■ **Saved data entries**
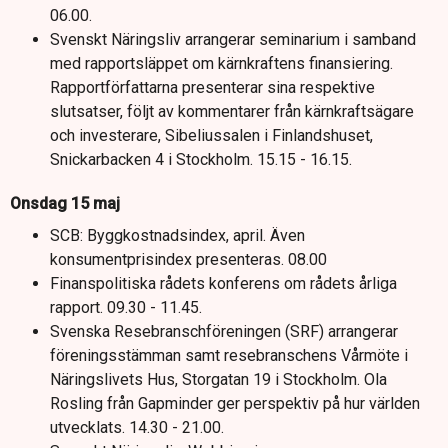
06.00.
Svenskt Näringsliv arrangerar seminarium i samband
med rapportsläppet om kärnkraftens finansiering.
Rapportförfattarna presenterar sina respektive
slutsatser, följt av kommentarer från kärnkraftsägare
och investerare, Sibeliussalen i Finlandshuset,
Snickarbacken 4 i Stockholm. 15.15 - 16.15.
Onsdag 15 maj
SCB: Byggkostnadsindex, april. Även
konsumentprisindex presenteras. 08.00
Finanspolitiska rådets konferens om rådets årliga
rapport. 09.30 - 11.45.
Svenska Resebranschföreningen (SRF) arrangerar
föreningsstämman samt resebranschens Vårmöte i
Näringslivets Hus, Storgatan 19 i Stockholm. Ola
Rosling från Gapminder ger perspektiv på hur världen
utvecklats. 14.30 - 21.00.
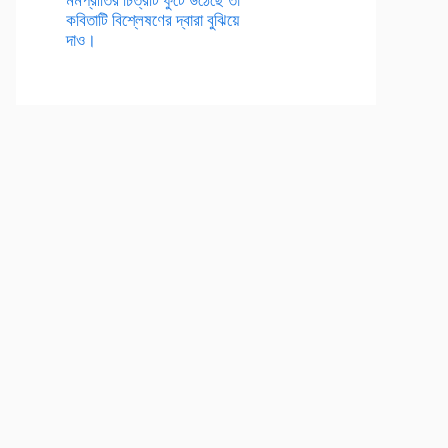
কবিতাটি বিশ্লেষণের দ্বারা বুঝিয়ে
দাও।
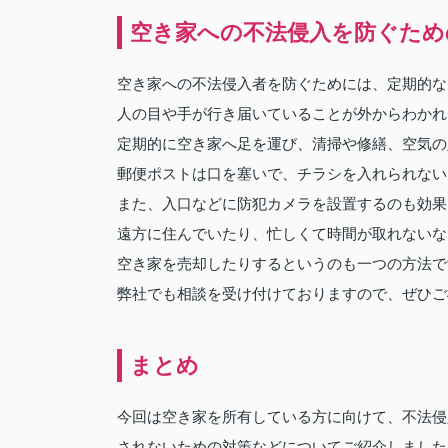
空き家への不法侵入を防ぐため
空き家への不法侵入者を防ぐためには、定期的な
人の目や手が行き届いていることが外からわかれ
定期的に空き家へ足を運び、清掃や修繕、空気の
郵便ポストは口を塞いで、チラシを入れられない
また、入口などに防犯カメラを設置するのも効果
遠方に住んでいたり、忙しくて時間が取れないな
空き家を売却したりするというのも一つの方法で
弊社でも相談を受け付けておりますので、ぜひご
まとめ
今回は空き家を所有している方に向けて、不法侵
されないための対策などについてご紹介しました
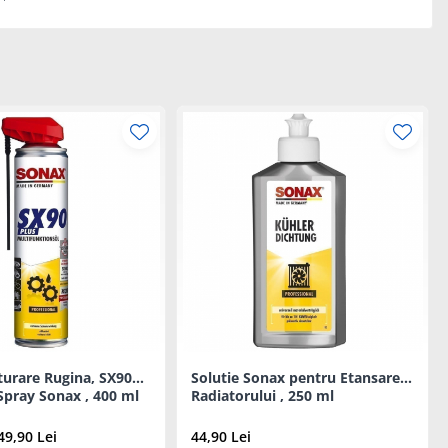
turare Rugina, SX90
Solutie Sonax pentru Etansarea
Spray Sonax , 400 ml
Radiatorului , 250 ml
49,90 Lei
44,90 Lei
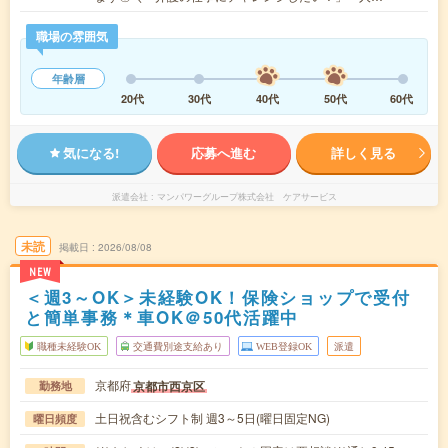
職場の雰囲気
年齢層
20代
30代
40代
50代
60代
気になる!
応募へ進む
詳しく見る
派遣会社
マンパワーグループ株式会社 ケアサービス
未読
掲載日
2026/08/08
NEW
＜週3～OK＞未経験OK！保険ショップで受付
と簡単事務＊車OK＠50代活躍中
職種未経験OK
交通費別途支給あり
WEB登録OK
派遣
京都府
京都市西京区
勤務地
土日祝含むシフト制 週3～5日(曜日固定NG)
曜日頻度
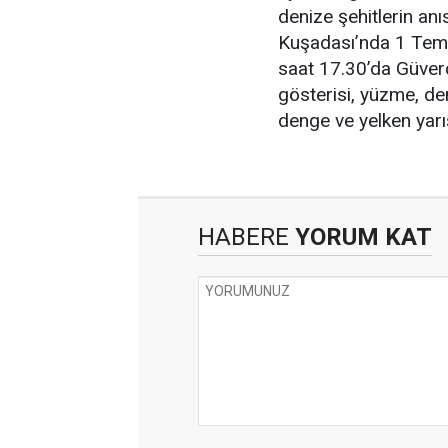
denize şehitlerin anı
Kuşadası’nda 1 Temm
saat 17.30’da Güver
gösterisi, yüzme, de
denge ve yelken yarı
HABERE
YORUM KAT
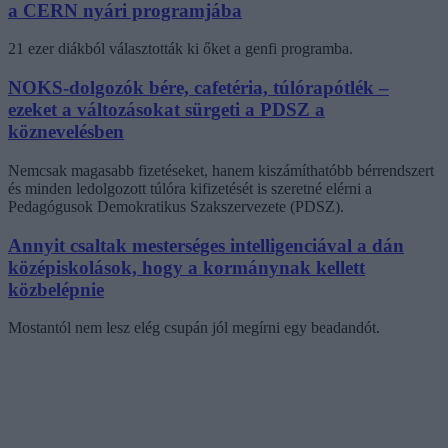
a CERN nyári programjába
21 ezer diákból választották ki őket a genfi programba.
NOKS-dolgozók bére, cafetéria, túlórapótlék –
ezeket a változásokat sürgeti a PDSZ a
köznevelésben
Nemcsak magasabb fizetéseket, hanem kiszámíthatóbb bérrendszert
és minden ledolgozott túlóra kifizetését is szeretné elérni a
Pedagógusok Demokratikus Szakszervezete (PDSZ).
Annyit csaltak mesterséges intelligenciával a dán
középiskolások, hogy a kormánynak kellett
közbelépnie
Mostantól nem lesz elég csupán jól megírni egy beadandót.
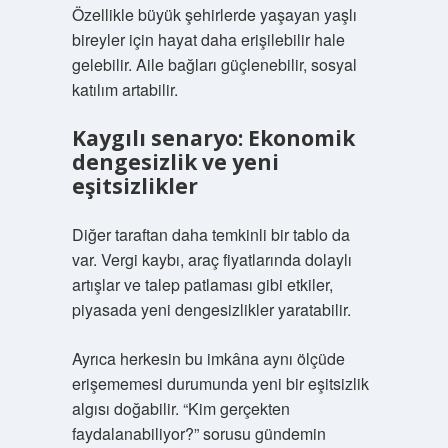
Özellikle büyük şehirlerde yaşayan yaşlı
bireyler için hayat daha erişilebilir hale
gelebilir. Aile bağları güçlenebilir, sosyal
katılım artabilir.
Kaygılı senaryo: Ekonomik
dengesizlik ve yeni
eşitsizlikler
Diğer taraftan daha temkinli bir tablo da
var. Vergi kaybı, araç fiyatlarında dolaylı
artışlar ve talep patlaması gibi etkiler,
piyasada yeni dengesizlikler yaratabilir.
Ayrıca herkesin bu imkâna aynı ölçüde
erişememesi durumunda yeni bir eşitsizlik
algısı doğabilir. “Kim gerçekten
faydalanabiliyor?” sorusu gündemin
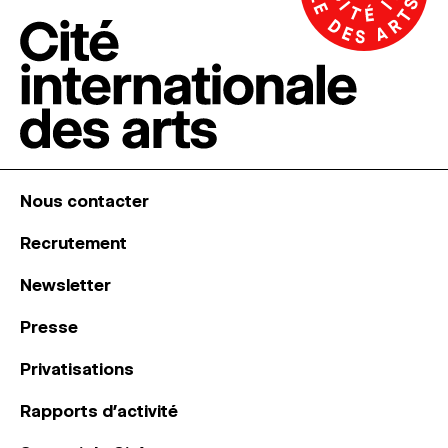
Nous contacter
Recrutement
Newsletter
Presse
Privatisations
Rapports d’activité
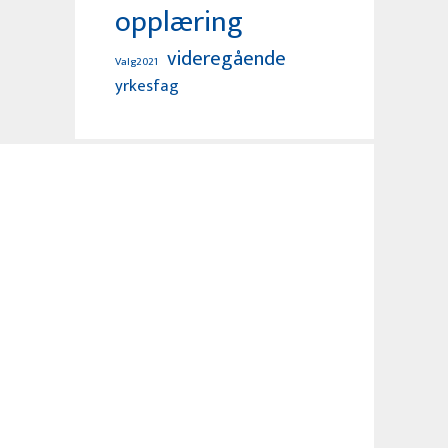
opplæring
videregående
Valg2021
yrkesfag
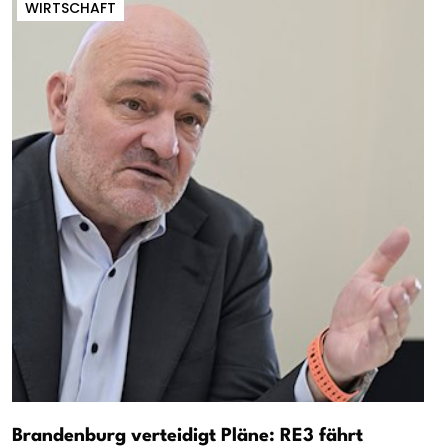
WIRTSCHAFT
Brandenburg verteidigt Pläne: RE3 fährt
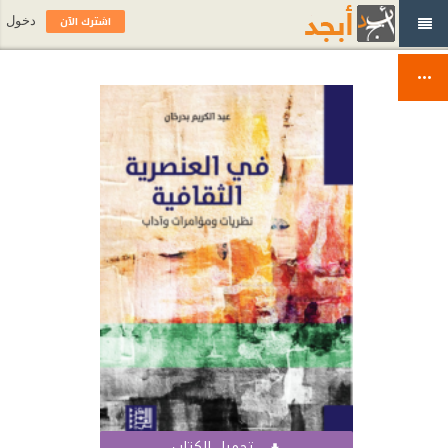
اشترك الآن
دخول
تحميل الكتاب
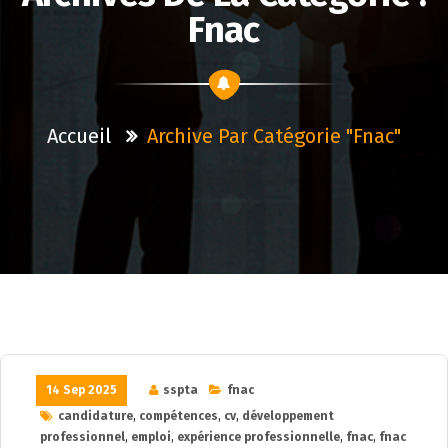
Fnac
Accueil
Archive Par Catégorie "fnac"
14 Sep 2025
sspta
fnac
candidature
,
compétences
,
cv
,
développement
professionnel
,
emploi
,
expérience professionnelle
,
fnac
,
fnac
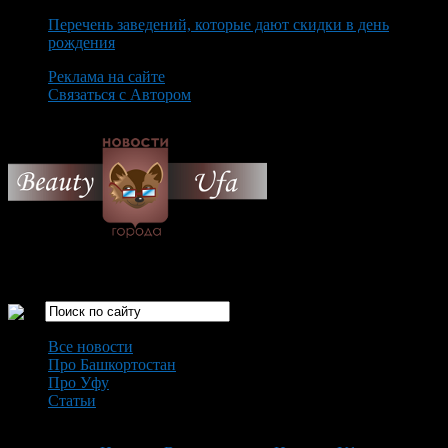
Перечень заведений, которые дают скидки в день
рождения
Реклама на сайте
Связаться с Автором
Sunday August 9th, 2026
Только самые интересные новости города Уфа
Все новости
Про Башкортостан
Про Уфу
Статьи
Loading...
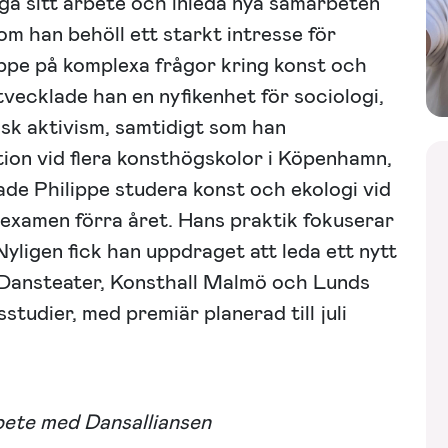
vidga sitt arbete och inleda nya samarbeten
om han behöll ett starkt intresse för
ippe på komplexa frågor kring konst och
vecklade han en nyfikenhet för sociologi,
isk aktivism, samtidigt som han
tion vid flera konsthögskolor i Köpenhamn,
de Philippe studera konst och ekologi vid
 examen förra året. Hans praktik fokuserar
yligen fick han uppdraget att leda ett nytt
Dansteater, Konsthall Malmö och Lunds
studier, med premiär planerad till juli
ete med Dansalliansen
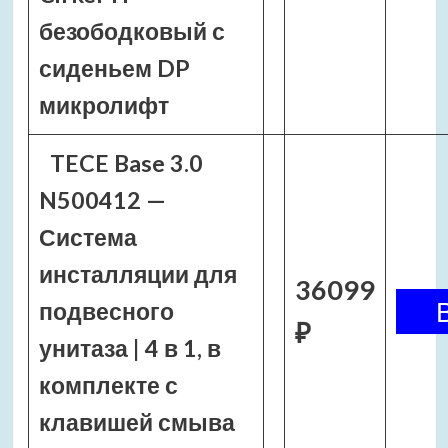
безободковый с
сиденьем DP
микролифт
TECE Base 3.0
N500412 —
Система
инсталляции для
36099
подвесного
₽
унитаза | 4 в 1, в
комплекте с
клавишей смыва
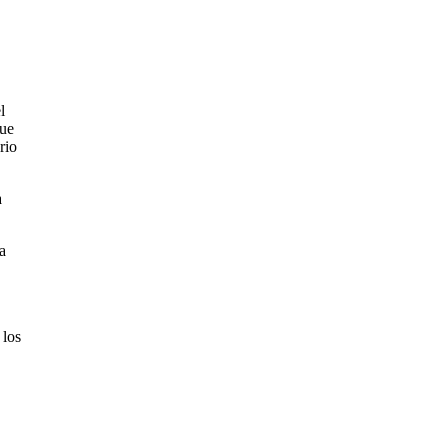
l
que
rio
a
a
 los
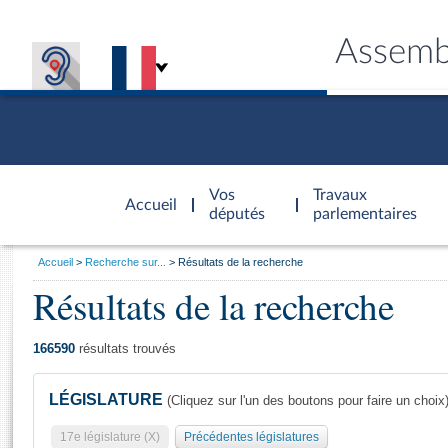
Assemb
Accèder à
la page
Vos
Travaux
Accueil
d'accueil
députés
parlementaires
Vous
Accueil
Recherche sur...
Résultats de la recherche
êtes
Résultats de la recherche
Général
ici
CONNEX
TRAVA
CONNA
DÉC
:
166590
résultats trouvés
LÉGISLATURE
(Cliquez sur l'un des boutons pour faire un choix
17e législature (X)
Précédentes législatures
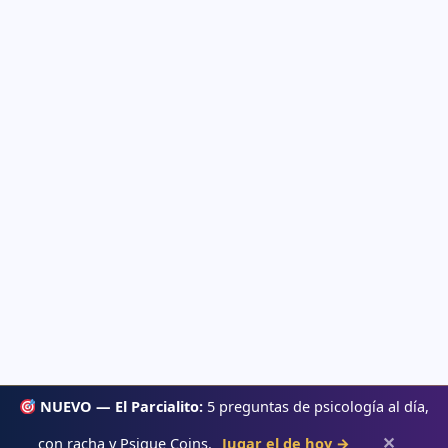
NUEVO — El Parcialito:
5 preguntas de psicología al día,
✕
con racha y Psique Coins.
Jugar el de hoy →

■ **What you will do**
Show every line of the records that contains the word "Stockholm". Case counts.

■ **Answer below**
Snickarbacken 4 i Stockholm. 15.15 - 16.15.
Näringslivets Hus, Storgatan 19 i Stockholm. Ola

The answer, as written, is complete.